Leave the World Review: Julia Roberts stars in Netflix thriller

When the end of the world comes, will we know what it will be? on Leave the World, the charming and stylish new Netflix thriller directed by Sam Esmail and based on the 2020 novel by Rumaan Alam, the apocalypse is clearly here. What makes it so scary is that no one really knows what it involves.

The majority of Leave the World consists of a short weekend in a sleepy Long Island hamlet, far from the rest of civilization. Yuppie white Brooklynites Amanda (Julia Roberts) and Clay (Ethan Hawke) rent a vacation home for the weekend, bringing their crazy daughter and Friends– obsessed daughter. In the middle of the night, they heard a knock at the door. GH (Mahershala Ali) and snarky Ruth (Myha’la), a Black father and daughter in fancy formal wear, arrive.

GH owns the house Amanda and Clay live in, she explained. He is in New York, but something terrible and mysterious is happening in the city. There is a blackout; the internet is gone; no phones; Every TV station played the emergency broadcast signal. Now GH wants to take shelter in his vacation home with his daughter. Can Clay and Amanda figure it out?

Brittle, racist Amanda thinks too much, though good-natured Clay is willing to go along with the plan after GH offers to pay them back $1,000 from their vacation rental. But as the families arrange themselves in an uneasy standoff, it becomes terrifyingly clear that something strange is going on. Navigational machinery in cars, boats, and airplanes all seem to be malfunctioning. Animals act hypnotized. The air rents with strange noises. Despite the absence of the internet, it is impossible for anyone to know what any of these strange events mean. They seem trapped, helplessly, in a premodern moment.

Without any clear information, the apocalypse forms the strongest fear of each character. Amanda blames the mysterious Blacks. Clay is horrified to find himself in a situation that reveals he is not the good liberal he had hoped for. GH is afraid of a situation where he doesn’t know how to speak for himself.

Esmail, who got his chops as a showrunner on mr. Robot, is a master at unleashing the paranoia of his characters. His characters always seem to find themselves placed very symmetrically within the camera’s frame, so that their movements take on an eerie, predetermined quality: Someone knows that’s where they’ll end up. But who?

Eerily accurate, too, is their language. In Esmail’s script, everyone’s voice is raised, artificial, literary. The results are not always kind to Roberts, whose greatest strength as an actress is her magnetic physical presence: as Amanda, she feels trapped behind a wall of words for most of the film. Ali, however, makes a meal out of Esmail’s words as sober GH The movie is his from the moment he appears, pure in a tuxedo at 3 in the morning, his smile a little polite to be natural . You just know that debonair must be hiding something – but he keeps you guessing as to what it is.

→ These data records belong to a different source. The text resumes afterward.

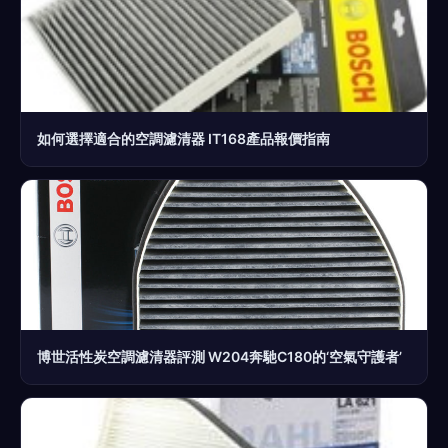
如何選擇適合的空調濾清器 IT168產品報價指南
博世活性炭空調濾清器評測 W204奔馳C180的‘空氣守護者’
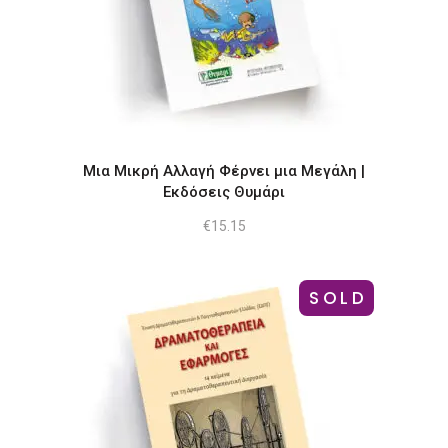
Μια Μικρή Αλλαγή Φέρνει μια Μεγάλη |
Εκδόσεις Θυμάρι
€
15.15
SOLD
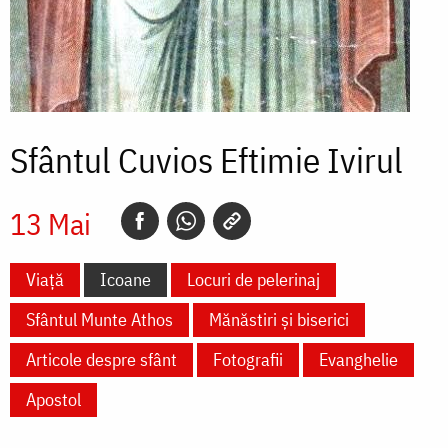
Sfântul Cuvios Eftimie Ivirul
13 Mai
Viață
Icoane
Locuri de pelerinaj
Sfântul Munte Athos
Mănăstiri și biserici
Articole despre sfânt
Fotografii
Evanghelie
Apostol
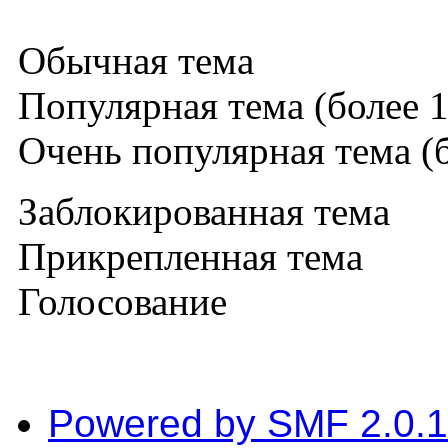
Обычная тема
Популярная тема (более 1
Очень популярная тема (б
Заблокированная тема
Прикрепленная тема
Голосование
Powered by SMF 2.0.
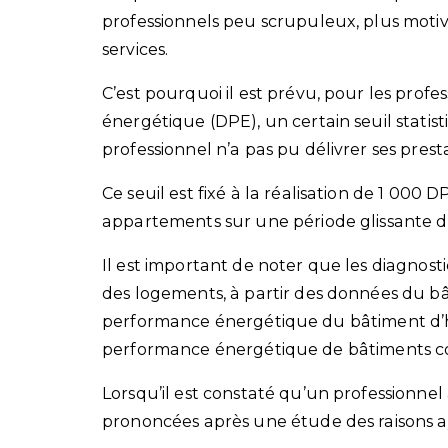
professionnels peu scrupuleux, plus motivés
services.
C’est pourquoi il est prévu, pour les prof
énergétique (DPE), un certain seuil statis
professionnel n’a pas pu délivrer ses pres
Ce seuil est fixé à la réalisation de 1 000 
appartements sur une période glissante de
Il est important de noter que les diagno
des logements, à partir des données du bât
performance énergétique du bâtiment d’habi
performance énergétique de bâtiments coll
Lorsqu’il est constaté qu’un professionnel
prononcées après une étude des raisons 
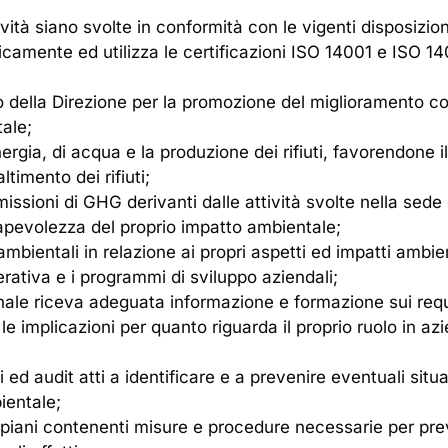
vità siano svolte in conformità con le vigenti disposizioni
dicamente ed utilizza le certificazioni ISO 14001 e ISO 
 della Direzione per la promozione del miglioramento co
ale;
rgia, di acqua e la produzione dei rifiuti, favorendone il
ltimento dei rifiuti;
issioni di GHG derivanti dalle attività svolte nella sede 
pevolezza del proprio impatto ambientale;
ambientali in relazione ai propri aspetti ed impatti ambient
rativa e i programmi di sviluppo aziendali;
onale riceva adeguata informazione e formazione sui requ
 implicazioni per quanto riguarda il proprio ruolo in az
i ed audit atti a identificare e a prevenire eventuali situ
ientale;
piani contenenti misure e procedure necessarie per preve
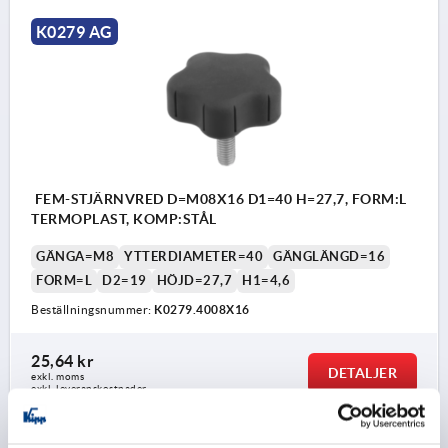
K0279 AG
FEM-STJÄRNVRED D=M08X16 D1=40 H=27,7, FORM:L
TERMOPLAST, KOMP:STÅL
GÄNGA=M8
YTTERDIAMETER=40
GÄNGLÄNGD=16
FORM=L
D2=19
HÖJD=27,7
H1=4,6
Beställningsnummer:
K0279.4008X16
25,64 kr
DETALJER
exkl. moms
exkl. leveranskostnader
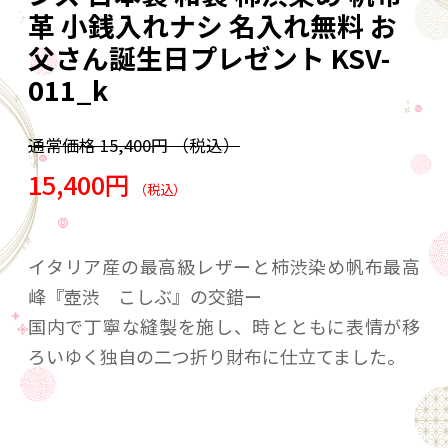
革 小銭入れナシ 名入れ無料 お
父さん誕生日プレゼント KSV-
011_k
通常価格
15,400円
（税込）
15,400円
（税込）
イタリア産の最高級レザーと柿渋染め帆布最高
峰『壺渋 こしぶ』の交錯ー
国内で丁寧な縫製を施し、時とともに表情が移
ろいゆく独自の二つ折り財布に仕立てました。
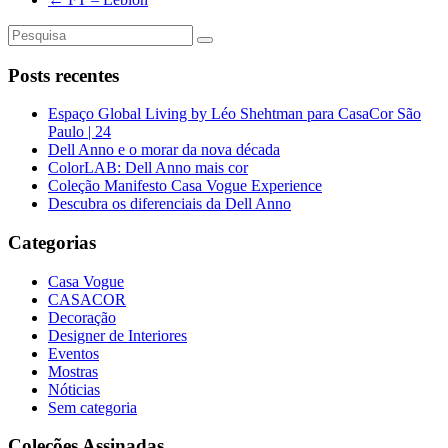
Posts recentes
Espaço Global Living by Léo Shehtman para CasaCor São
Paulo | 24
Dell Anno e o morar da nova década
ColorLAB: Dell Anno mais cor
Coleção Manifesto Casa Vogue Experience
Descubra os diferenciais da Dell Anno
Categorias
Casa Vogue
CASACOR
Decoração
Designer de Interiores
Eventos
Mostras
Nóticias
Sem categoria
Coleções Assinadas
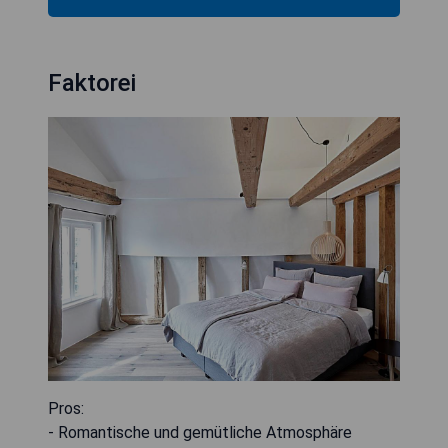
Faktorei
Pros:
- Romantische und gemütliche Atmosphäre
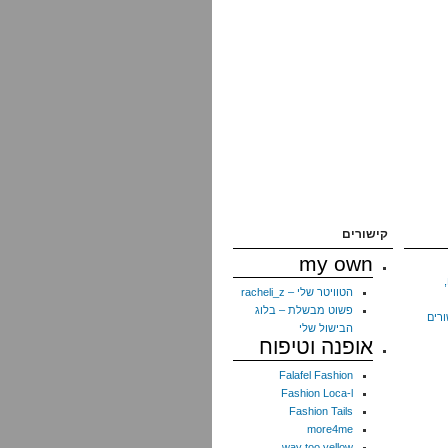
קישורים
my own
הטוויטר שלי – racheli_z
פשוט מבשלת – בלוג
ורים
הבישול שלי
אופנה וטיפוח
Falafel Fashion
Fashion Loca-l
Fashion Tails
more4me
way too yellow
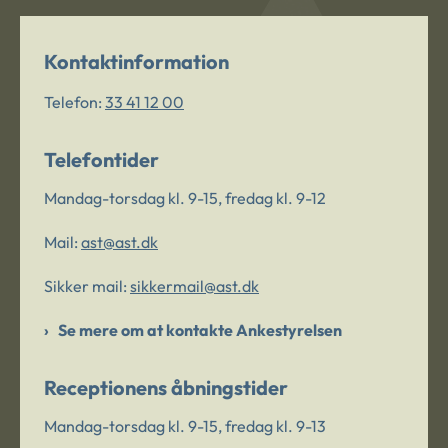
Kontaktinformation
Telefon:
33 41 12 00
Telefontider
Mandag-torsdag kl. 9-15, fredag kl. 9-12
Mail:
ast@ast.dk
Sikker mail:
sikkermail@ast.dk
Se mere om at kontakte Ankestyrelsen
Receptionens åbningstider
Mandag-torsdag kl. 9-15, fredag kl. 9-13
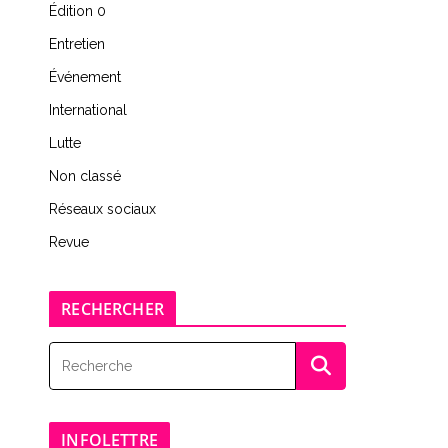
Édition 0
Entretien
Événement
International
Lutte
Non classé
Réseaux sociaux
Revue
RECHERCHER
INFOLETTRE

Leave the World is based on Rumaan Alam’s 2020 novel of the same title, but the movie has different priorities than the book. Alam’s novel gets its satirical bite from the delightful invocation of bourgeois comforts: white linens in the bathroom and a copper pot filler in the kitchen. These are the comforts for which Alam’s characters despair, the niceties they use to distract themselves from their responsibilities until it’s too late and the world ends. They also seduce you, as you read, and their push and pull becomes the game of the book: Outside, the apocalypse may be raging, but inside, the two families are drinking good wine and spreading pasta with fresh herbs and garlic and expensive salted European butter.

Email has no feeling for that kind of elegance. He runs his camera on a perfunctory pan of the amenities of the beautiful home (a pool, a fire pit, a smart TV), but he is on a basic level very cold as a filmmaker. to enjoy the pleasures of touch like a perfect. tricked out kitchen. (Side note: A Nancy Meyers Leave the World should be something to see.)

Instead, Esmail’s characters are blinded by a different kind of bourgeois comfort food, one that focuses only on the film’s final, biting, and satisfying sequence. It’s a moment that feels aimed directly at the pieties of the streaming entertainment moment, like movies WandaVision forever assures us that bad TV serves as something fundamental to the human soul. In Esmail’s hands, the moment is so sharp that you can imagine seeing it in a Netflix original streaming.

Leave the World available in selected cinemas from November 22 and on Netflix from December 8.